Built over a month with financial aid from the Endangered Material Knowledge Programme (EMKP) of the UK, the ‘Chhot’ boat was typically used by fishermen of Shyampur to navigate the choppy waters of Roopnarayan and go into the sea for a good haul of fish.
It’s a deep, V-shaped boat that is 3.5 feet tall and needs at least six feet of water to sail. Sadly, the Roopnarayan today is silted and shallow and the ‘Chhot’ boat is no longer used by the fishermen here.
However, the endangered boat-making procedure has been documented in detail by Zeeshan Ali Shaikh, a maritime archaeologist and ethnographer.
It was Shaikh, who is working on boats on the western coast of the Indian Ocean, got this project going with the help of his Facebook friend Swarup Bhattacharya.
Bhattacharya is a visiting fellow of the Anthropological Survey of India who has been researching the maritime history of the eastern coast of India for over three decades.
Swarup put forward the project proposal of documenting ‘Chhot’ boat-making and Shaikh got in touch with John Cooper of the Exeter University of UK, who represented EMKP and got them to fund the project.
Cooper said: “The reason for this project is to follow the building of the boat from start to finish.”
‘Chhot’ boat is a smooth-skinned, stapled and robust boat of Bengal which can ply the coastal regions and also go into the sea. “It’s a unique boat, with a cross-sectional V-shape that maintains its buoyancy. We lost the tradition of this boatmaking 30 years ago. At present, there are some boat builders who still know how to build a ‘Chhot’ boat. But the knowledge will be lost so it is important to record the technology,” said Cooper.
In the Mistri Para of Dihimondal Ghat in Shyampur, every Namasudra family once knew how to build a “Chhot” boat.
Over time, with no demand for such boats, the know-how is lost except for one family of boatmakers here.
Panchanan Mondal and his four sons have made the ‘Chhot’ boat for this project.
“Mondal is the main carpenter who knows how to build the boat. His elder son Amal, too, knows. But his other three sons are into other work and don’t know how to build the boat,” said Swarup.
“The last time I built a Chhot boat was 30 years ago,” said 70-year-old Panchanan. “We use Arjun wood, babla wood, neem wood to build this boat. The wood is sawed and cut in shape in the mills.
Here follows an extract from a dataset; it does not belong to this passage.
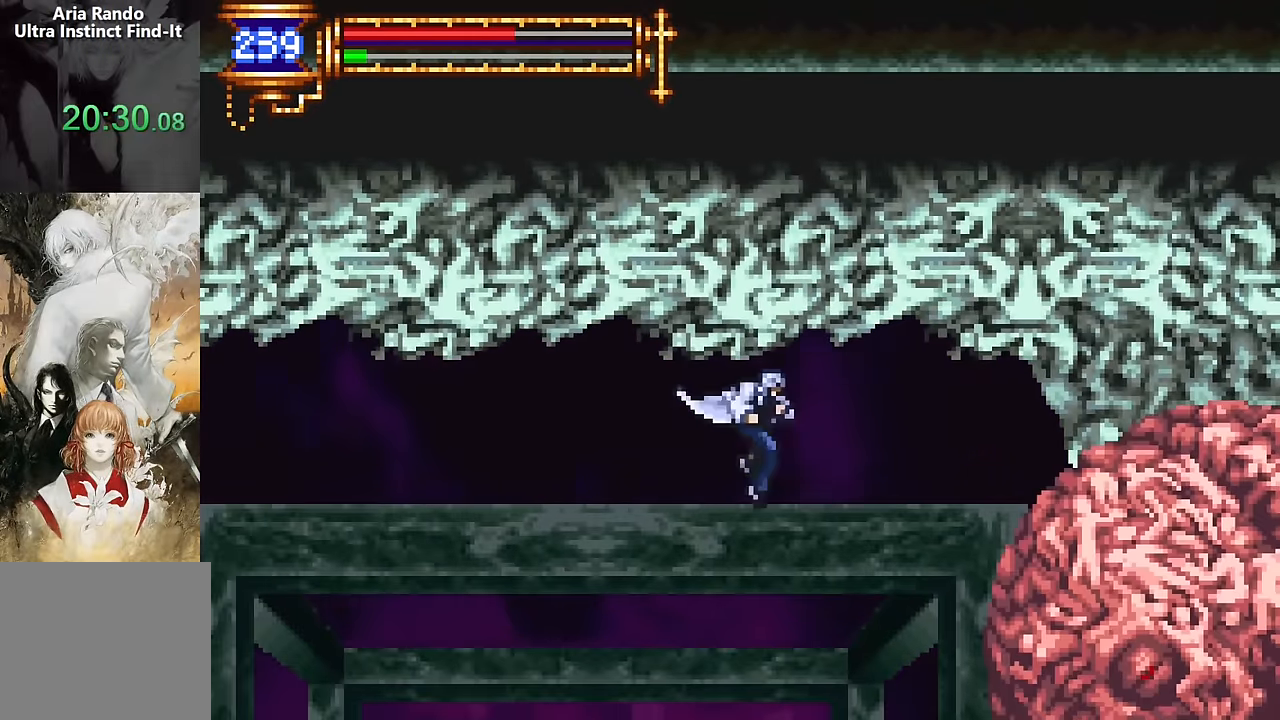
{"buttons": ["DPAD_LEFT"], "events": [[17, "CROSS", "down"], [17, "SQUARE", "down"], [33, "CROSS", "up"], [50, "SQUARE", "up"], [183, "DPAD_RIGHT", "down"], [217, "CROSS", "down"], [233, "CROSS", "up"], [233, "SQUARE", "down"], [250, "DPAD_RIGHT", "up"], [250, "SQUARE", "up"], [267, "DPAD_LEFT", "down"], [317, "DPAD_LEFT", "up"], [333, "CROSS", "down"], [333, "DPAD_RIGHT", "down"], [333, "SQUARE", "down"], [350, "CROSS", "up"], [350, "DPAD_RIGHT", "up"], [367, "DPAD_LEFT", "down"], [367, "SQUARE", "up"], [433, "DPAD_LEFT", "up"], [433, "DPAD_RIGHT", "down"], [450, "DPAD_RIGHT", "up"], [450, "SQUARE", "down"], [467, "DPAD_LEFT", "down"], [467, "SQUARE", "up"]]}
A lot of glue is made from a local fruit called gab and cotton is used as sealants. The wood is stapled with 60kg of nails. The boat is 37 feet in length and about 4 feet in height. About Rs 3.5 lakh has been spent to build this boat. The EMKP has funded it,” said Panchanan Mondal.
The boat, now finished, has an eye and a mast. It was put in the water for the first time today and set sail while the tide was high. While the boat will be sent to the National Maritime Museum in Gujarat, the entire data on documentation will be preserved in the British Museum.
“What we are trying to achieve is reconstruct the process of Chhot making and sailing and performance and activities on the Chhot boat. We are mainly video-recording and doing line drawings and sketches and interviewers with the boat builders,” said Shaikh.
EMKP is based in British Museum but it is funded by the London-based organisation called the Arcadia Fund.
“The Arcadia Fund and EMKP fund crafted projects all over the world and they are focussing on recording a craft that is endangered. This process of stapling wood to build a boat is typically done in West Bengal,” said Cooper. It is an international project with collaboration from the University of Exeter represented by John Cooper, Vasant Shinde from the Central University of Haryana and Zeeshan Shaikh and Swarup Bhattacharya.
“The data will be part of the EMKP archive which is open-access and globally available to everybody,” said Shaikh.